Das würde natürlich eine grundlegende Änderung der europäischen Verträge verlangen, zu denen sich SPD, Grüne und Liberale auch bekennen. Die drei Parteien geben zudem bereits eine inhaltliche Richtung vor, wie ein europäischer Staat auf Grundlage der europäischen Grundrechte-Charta verfasst sein müsste, nämlich „dezentral auch nach den Grundsätzen der Subsidiarität und Verhältnismäßigkeit“. Wichtig war dieser Zusatz gerade der FDP. Ihrem bisherigen europapolitischen Sprecher Michael Link zufolge ging es darum, „einerseits ein glasklares Signal zur Fortsetzung des EU-Integrationsprozesses zu setzen, mit unserem Langfristziel der Schaffung eines europäischen Bundesstaats, anderseits aber auch einer schleichenden Zentralisierung und Allzuständigkeit in der EU entgegenzuwirken“.

Vereinigte Staaten ja, zentralistischer Superstaat nein

In diesem Zusammenhang interessant sind mehrere Zwischenschritte, die ebenfalls Erwähnung finden. So soll das Europaparlament ein vertraglich verankertes Initiativrecht wie der Bundestag bekommen, das auf EU-Ebene bisher allein bei der Brüsseler Kommission liegt. Auch der Rat der 27 Regierungen, aus europäischer Perspektive eine Länderkammer wie in Berlin der Bundesrat, soll nach dem Willen der Ampel nicht nur häufiger mit Mehrheit entscheiden, sondern auch transparenter arbeiten: „Wir werden eine Initiative dafür ergreifen, dass Kommissionsvorschläge im Rahmen einer gesetzten Frist öffentlich im Rat debattiert werden.“ Gestärkt werden soll die Demokratie auch über ein einheitliches Wahlrecht – bei der Europawahl 2024 stünde das Bewerberfeld nicht allein auf nationalen Listen, Spitzenkandidat oder -kandidatin der siegreichen Partei würde verbindlich die EU-Kommission anführen.

Dass sie mit dem Coronafonds erstmals im großen Stil Schulden aufnehmen und wie ein Staat agieren kann, definiert die Ampel anders als die CDU-geführte GroKo nicht mehr als einmaliges, sondern etwas weicher als „ein zeitlich und in der Höhe begrenztes Instrument“. Das eröffnet Spielräume.
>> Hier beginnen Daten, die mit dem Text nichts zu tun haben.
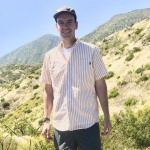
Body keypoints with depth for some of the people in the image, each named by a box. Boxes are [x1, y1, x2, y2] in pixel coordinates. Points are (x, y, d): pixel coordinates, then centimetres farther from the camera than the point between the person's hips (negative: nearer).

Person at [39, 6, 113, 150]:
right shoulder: (50, 56, 5)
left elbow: (100, 85, 0)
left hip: (88, 123, -2)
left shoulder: (91, 51, -1)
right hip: (60, 126, 2)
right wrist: (46, 120, 7)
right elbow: (48, 90, 9)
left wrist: (107, 117, -2)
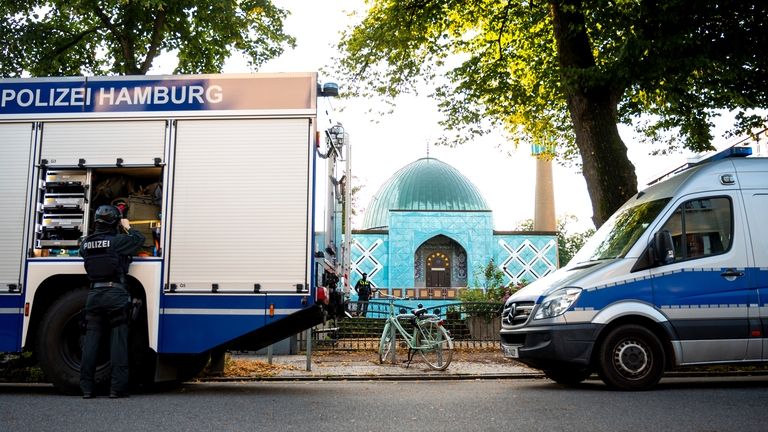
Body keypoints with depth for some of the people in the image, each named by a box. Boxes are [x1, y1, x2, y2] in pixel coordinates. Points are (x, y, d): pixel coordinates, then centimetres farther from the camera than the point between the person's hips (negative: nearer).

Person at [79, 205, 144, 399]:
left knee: (91, 339, 7)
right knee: (118, 340, -1)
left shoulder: (86, 243, 7)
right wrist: (128, 227, 16)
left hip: (94, 294, 5)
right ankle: (117, 387, -3)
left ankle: (87, 387, 8)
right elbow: (139, 239, 2)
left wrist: (98, 232, 28)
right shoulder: (116, 241, -8)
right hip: (115, 294, -4)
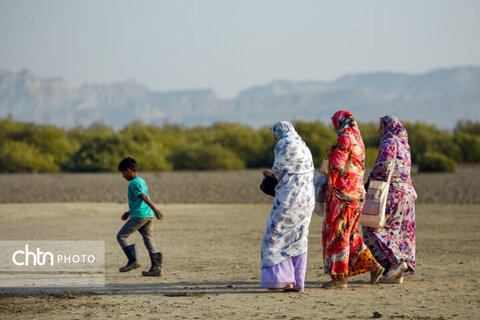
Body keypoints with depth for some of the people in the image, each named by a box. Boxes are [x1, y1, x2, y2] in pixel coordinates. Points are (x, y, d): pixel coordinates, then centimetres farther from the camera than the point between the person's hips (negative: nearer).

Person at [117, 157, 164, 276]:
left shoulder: (134, 183, -10)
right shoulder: (142, 181, 19)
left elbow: (144, 198, -21)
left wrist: (155, 209, -29)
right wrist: (129, 212, 35)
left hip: (138, 216, -9)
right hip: (148, 215, 9)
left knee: (121, 236, 2)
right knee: (149, 240, 5)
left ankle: (133, 261, -4)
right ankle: (157, 268, -2)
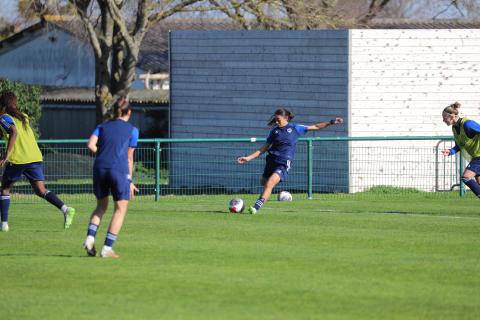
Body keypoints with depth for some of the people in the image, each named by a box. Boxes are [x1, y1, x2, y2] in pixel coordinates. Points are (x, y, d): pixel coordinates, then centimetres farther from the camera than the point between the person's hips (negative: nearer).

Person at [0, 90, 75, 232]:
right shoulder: (23, 116, 21)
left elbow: (13, 132, -19)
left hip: (18, 159, -6)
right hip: (36, 156, 6)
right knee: (41, 190, 2)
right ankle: (65, 209, -21)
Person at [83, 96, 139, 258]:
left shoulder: (103, 126, 16)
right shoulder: (132, 130, 10)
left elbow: (91, 145, -1)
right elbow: (129, 157, 10)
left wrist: (103, 154, 14)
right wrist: (130, 181, 14)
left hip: (100, 168, 4)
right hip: (119, 170, -4)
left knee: (101, 206, 20)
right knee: (120, 209, 5)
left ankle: (90, 237, -1)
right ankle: (107, 248, -4)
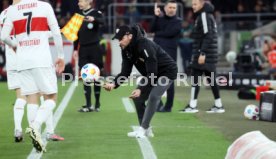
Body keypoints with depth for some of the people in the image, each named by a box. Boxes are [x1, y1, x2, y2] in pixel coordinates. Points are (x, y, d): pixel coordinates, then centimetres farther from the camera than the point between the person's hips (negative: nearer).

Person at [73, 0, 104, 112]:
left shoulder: (96, 13, -5)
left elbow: (102, 21, -28)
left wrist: (93, 19, -49)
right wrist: (75, 49, 11)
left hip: (94, 48, -4)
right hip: (83, 49, 4)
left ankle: (97, 103, 14)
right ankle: (88, 105, -2)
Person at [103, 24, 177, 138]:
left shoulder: (145, 46, -34)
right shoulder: (126, 50, -9)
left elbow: (152, 73, -36)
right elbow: (125, 72, -8)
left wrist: (140, 89, -42)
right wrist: (114, 84, -25)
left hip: (167, 71, -9)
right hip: (151, 74, 9)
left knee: (153, 97, -26)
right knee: (137, 97, 3)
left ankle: (143, 129, -21)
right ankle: (146, 130, 13)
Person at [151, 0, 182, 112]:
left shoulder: (177, 22, 1)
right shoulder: (160, 18, 14)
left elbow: (169, 33, -14)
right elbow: (153, 29, -3)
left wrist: (157, 34, -1)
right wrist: (156, 16, -12)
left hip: (169, 54, -5)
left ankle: (168, 106, 0)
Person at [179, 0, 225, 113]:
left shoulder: (204, 16, -12)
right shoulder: (204, 15, 17)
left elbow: (208, 36, -20)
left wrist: (202, 53, -22)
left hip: (205, 54, -10)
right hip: (210, 55, 10)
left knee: (195, 77, -8)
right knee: (210, 78, 10)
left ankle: (193, 106, -8)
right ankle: (218, 105, 12)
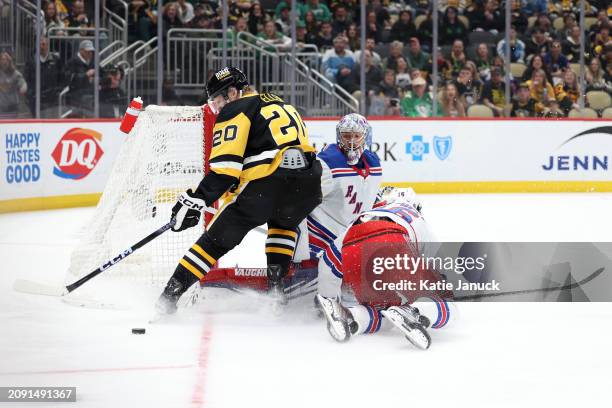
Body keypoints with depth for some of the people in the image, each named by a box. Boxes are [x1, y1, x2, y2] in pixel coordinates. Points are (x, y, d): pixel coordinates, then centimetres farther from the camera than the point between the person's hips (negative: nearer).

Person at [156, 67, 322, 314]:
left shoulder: (236, 110, 8)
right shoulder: (281, 105, 31)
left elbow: (225, 167, -4)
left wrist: (196, 201, -4)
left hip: (266, 184, -6)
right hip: (309, 184, 6)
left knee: (217, 238, 6)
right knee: (283, 223, 36)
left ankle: (169, 295, 4)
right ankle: (276, 287, 21)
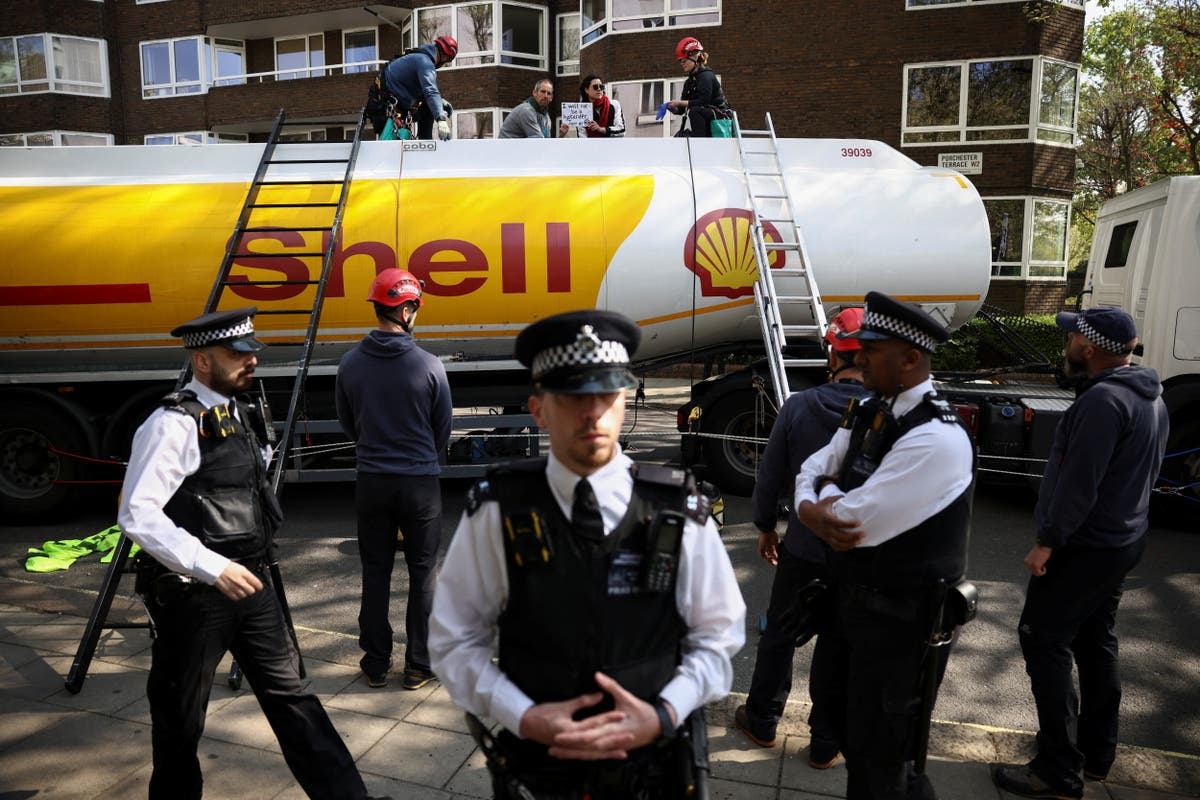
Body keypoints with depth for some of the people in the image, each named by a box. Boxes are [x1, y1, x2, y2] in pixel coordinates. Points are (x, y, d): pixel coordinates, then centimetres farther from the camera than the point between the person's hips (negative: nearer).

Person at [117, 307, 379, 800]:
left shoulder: (240, 412, 10)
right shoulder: (174, 424, -16)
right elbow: (136, 514, -22)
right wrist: (213, 569, -27)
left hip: (248, 583, 8)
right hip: (193, 593, -7)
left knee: (289, 695, 10)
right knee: (180, 719, 12)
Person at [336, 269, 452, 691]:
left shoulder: (350, 364, -4)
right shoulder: (429, 366, -13)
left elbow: (347, 424, 8)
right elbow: (443, 431, -1)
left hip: (371, 480, 3)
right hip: (420, 481, -3)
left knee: (375, 573, 14)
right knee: (422, 573, 11)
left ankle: (376, 664, 24)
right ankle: (419, 665, 19)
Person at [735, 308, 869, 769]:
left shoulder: (799, 406, -13)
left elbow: (770, 476, -5)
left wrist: (766, 526, 11)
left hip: (803, 544, 0)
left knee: (780, 631, 18)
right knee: (838, 644, 14)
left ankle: (762, 722, 34)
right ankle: (826, 743, 28)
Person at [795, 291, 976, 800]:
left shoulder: (935, 437, -25)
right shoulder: (866, 415, 4)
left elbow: (856, 519, -28)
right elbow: (811, 473, 5)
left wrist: (827, 499, -6)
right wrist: (815, 512, -17)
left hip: (902, 621, -8)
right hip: (856, 601, 8)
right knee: (854, 739, 24)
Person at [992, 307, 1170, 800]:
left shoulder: (1103, 400, -24)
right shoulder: (1149, 396, 9)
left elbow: (1078, 483, -26)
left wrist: (1047, 542, -19)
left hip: (1085, 547, -10)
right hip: (1123, 539, 10)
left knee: (1044, 641, -3)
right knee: (1095, 643, 19)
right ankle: (1097, 752, 31)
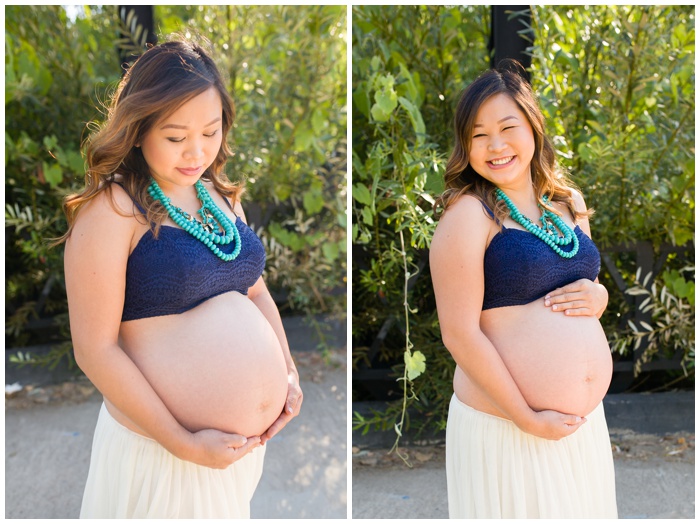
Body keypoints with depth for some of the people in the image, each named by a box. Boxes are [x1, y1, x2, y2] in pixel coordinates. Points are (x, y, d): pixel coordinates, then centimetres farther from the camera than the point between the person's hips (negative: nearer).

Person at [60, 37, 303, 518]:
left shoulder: (220, 194, 7)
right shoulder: (112, 208, -15)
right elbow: (95, 349, -17)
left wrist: (288, 371, 2)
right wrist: (184, 444, -17)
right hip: (161, 451, -6)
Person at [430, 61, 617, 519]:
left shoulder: (569, 203, 7)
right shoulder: (468, 212, -14)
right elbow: (460, 334, -18)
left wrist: (598, 296, -3)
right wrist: (528, 419, -16)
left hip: (586, 418, 7)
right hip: (504, 427, -6)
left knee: (583, 512, 20)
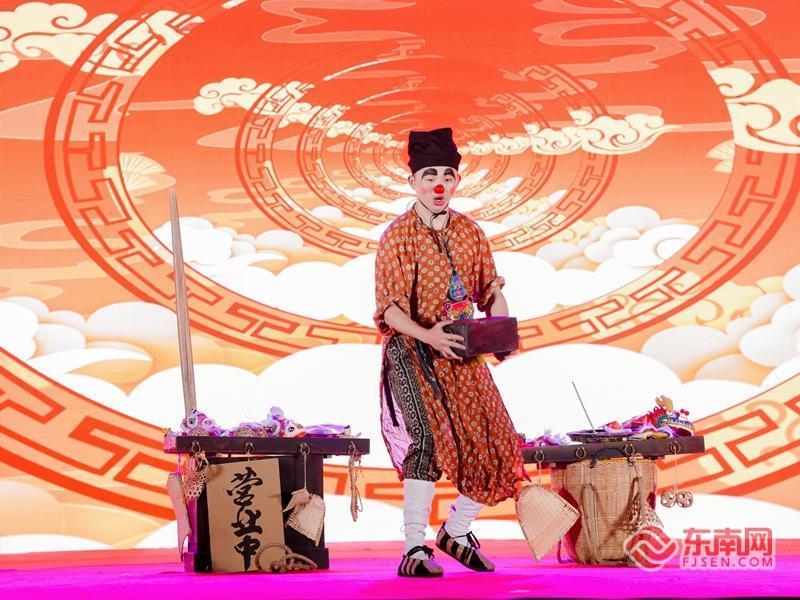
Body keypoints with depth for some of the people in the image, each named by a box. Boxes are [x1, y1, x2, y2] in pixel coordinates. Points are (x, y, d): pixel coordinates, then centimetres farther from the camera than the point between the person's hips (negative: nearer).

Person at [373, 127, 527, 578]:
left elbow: (491, 291, 9)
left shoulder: (470, 232, 8)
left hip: (463, 355, 5)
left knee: (495, 446, 2)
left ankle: (457, 532, 23)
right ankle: (414, 549, -20)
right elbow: (389, 307, -13)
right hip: (412, 353, -5)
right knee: (428, 436, -25)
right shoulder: (398, 235, -7)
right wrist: (427, 335, -30)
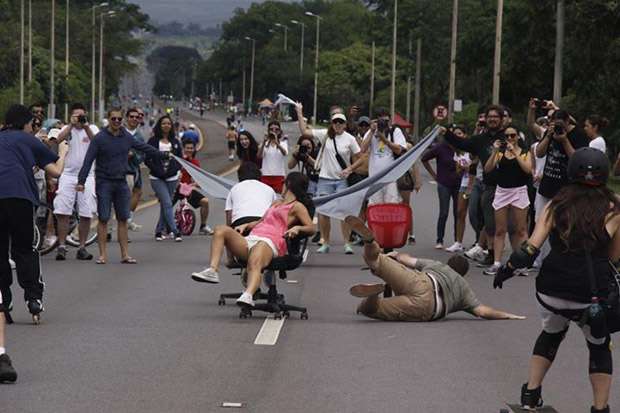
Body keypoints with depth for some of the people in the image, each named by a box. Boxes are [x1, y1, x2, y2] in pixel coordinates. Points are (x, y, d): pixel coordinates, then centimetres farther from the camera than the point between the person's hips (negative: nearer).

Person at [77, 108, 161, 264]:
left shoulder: (127, 137, 7)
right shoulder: (99, 138, -7)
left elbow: (144, 147, 22)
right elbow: (88, 160, -10)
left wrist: (163, 155, 28)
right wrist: (81, 181, -18)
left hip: (121, 182, 4)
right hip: (104, 183, -4)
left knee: (123, 219, 5)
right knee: (103, 219, -3)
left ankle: (125, 254, 9)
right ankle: (103, 255, 1)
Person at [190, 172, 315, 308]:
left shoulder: (297, 207, 13)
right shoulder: (276, 204, 38)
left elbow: (311, 228, 3)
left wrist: (297, 228, -17)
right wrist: (246, 225, 22)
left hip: (269, 242, -8)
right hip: (250, 240, 8)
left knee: (254, 264, -41)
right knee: (221, 230, -18)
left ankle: (248, 296, -67)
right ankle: (212, 270, -34)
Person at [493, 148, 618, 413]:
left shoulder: (557, 205, 3)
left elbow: (531, 248, -2)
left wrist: (506, 270, 10)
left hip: (552, 289, 2)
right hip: (594, 295, -2)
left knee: (551, 334, 31)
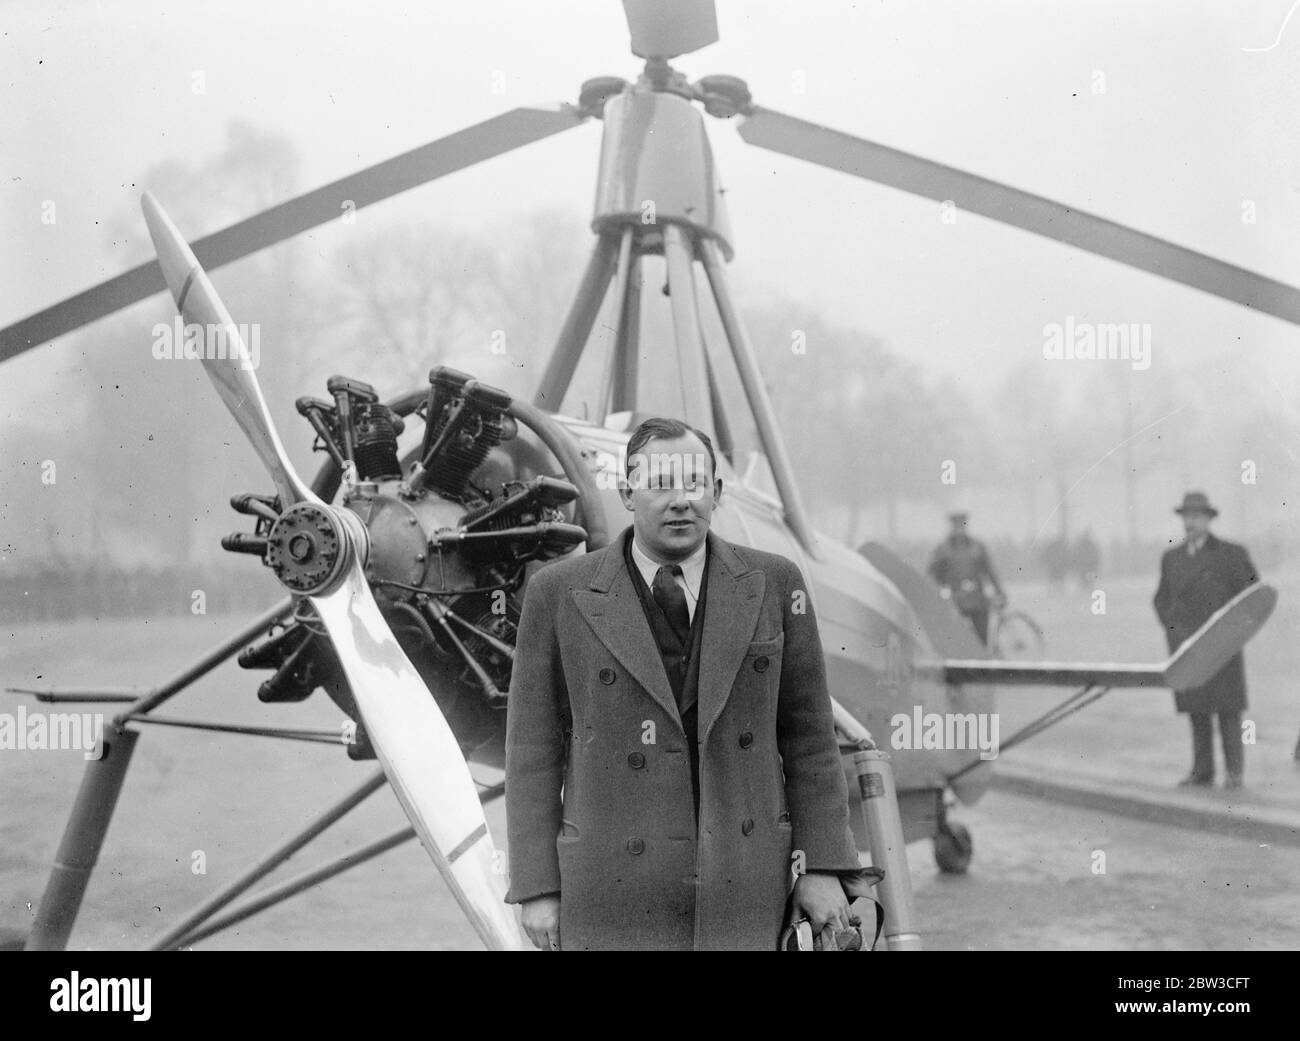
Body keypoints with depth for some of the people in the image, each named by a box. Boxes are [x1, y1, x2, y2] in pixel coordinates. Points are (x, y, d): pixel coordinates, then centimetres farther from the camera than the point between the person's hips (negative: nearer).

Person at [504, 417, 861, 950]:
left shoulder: (773, 584, 2)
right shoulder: (560, 594, -1)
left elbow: (807, 731, 5)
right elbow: (534, 747, 1)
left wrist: (821, 867, 1)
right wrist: (537, 887, -3)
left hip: (743, 886, 1)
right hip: (613, 891, -1)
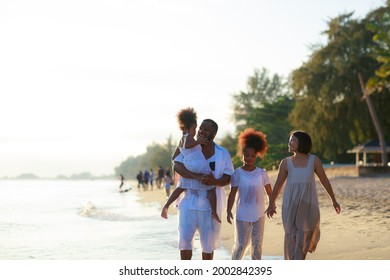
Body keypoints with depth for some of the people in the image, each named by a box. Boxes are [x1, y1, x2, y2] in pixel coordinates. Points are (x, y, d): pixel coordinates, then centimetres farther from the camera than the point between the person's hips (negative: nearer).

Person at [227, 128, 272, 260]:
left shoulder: (261, 173, 1)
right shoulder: (237, 173, -5)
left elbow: (269, 191, 5)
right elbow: (232, 193, -5)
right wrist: (229, 210, -12)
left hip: (259, 214, 2)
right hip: (242, 215, -2)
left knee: (257, 244, 7)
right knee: (241, 244, 0)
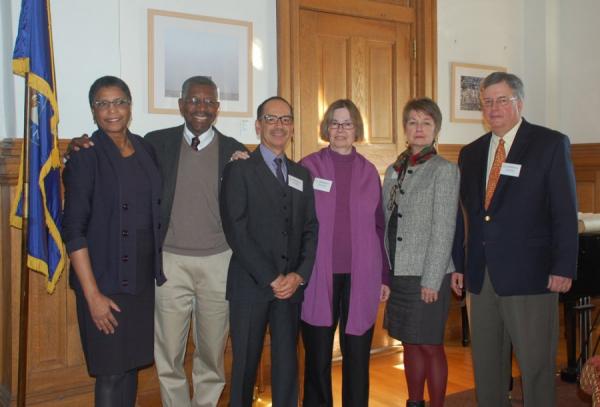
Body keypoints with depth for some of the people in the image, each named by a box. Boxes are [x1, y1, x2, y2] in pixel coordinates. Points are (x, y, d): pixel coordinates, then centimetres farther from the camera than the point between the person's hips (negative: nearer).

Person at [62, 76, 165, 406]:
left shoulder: (146, 150, 6)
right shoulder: (85, 156, -9)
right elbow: (73, 230, -12)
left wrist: (159, 268, 6)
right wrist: (92, 295, -15)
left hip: (143, 277, 5)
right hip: (105, 281, -5)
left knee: (132, 363, 14)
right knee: (112, 372, 3)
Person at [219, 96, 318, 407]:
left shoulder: (302, 174, 14)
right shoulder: (239, 169, -1)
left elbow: (311, 229, 9)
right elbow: (236, 230, -10)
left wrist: (299, 275, -6)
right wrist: (271, 278, -13)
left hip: (291, 285, 4)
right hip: (251, 285, -4)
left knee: (287, 363, 8)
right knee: (245, 363, 7)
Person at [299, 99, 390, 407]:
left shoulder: (369, 171, 8)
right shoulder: (309, 166, 1)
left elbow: (379, 226, 10)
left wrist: (385, 276, 9)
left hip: (361, 276, 2)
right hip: (320, 276, -1)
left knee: (358, 356, 8)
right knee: (318, 357, 8)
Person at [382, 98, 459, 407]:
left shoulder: (444, 170, -6)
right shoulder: (394, 170, 11)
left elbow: (443, 230, -11)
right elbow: (386, 223, 12)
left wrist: (431, 280, -15)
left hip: (427, 276, -6)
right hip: (398, 273, 6)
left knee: (430, 346, 3)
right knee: (410, 344, 15)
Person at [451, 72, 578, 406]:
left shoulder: (551, 144, -2)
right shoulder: (471, 153, 12)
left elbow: (566, 211, -6)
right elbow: (465, 213, 13)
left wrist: (564, 267, -11)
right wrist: (457, 264, 9)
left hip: (529, 274, -5)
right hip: (482, 275, 5)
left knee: (536, 364, 3)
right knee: (486, 363, 13)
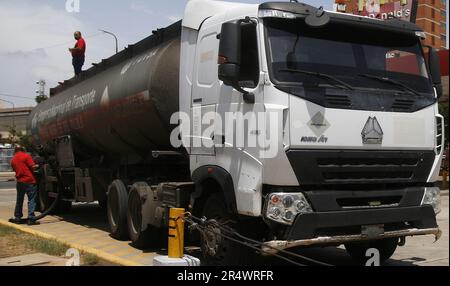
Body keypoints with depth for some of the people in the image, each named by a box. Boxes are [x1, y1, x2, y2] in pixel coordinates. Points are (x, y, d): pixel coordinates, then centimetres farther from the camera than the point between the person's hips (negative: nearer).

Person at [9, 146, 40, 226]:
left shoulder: (13, 160, 12)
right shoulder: (26, 156, -6)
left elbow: (15, 170, 18)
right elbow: (33, 167, -12)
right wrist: (37, 166, 8)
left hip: (19, 182, 6)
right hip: (29, 181, -6)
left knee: (19, 201, 17)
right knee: (31, 200, -3)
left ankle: (17, 218, 24)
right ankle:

Notfalls mit einer Koalition der Willigen voran

In Staaten wie Ungarn und Polen, gegenüber denen es laut Ampel für die EU-Kommission überdies gilt, ihre Sanktionsmittel im Streit um eine nicht mehr unabhängige Justiz „konsequenter und zeitnah zu nutzen“, sind weitere radikale Integrationsschritte wie auch eine neue EU-Sozialpolitik oder die asylpolitischen Vorstellungen mit einer aktiven Seenotrettung schwer vermittelbar. „Die seit Jahren anstehenden Aufgaben müssen wir jetzt Schritt für Schritt, wo nötig mit einer Koalition der Willigen, angehen“, sagt deshalb Franziska Brantner, die für die Grünen die entsprechenden Passagen im Koalitionsvertrag verhandelt hat.

Man habe darin „einen Kompass definiert, der der deutschen Europapolitik in den letzten Jahren fehlte. Wir richten unser Handeln aus am europäischen Bundesstaat, der Durchsetzung von Rechtsstaatlichkeit und Demokratie und der strategischen Souveränität Europas“. Bei der Energieversorgung, Gesundheitsprodukten und digitaler Technik will die Ampel den Kontinent unabhängiger machen, „ohne Europa abzuschotten“.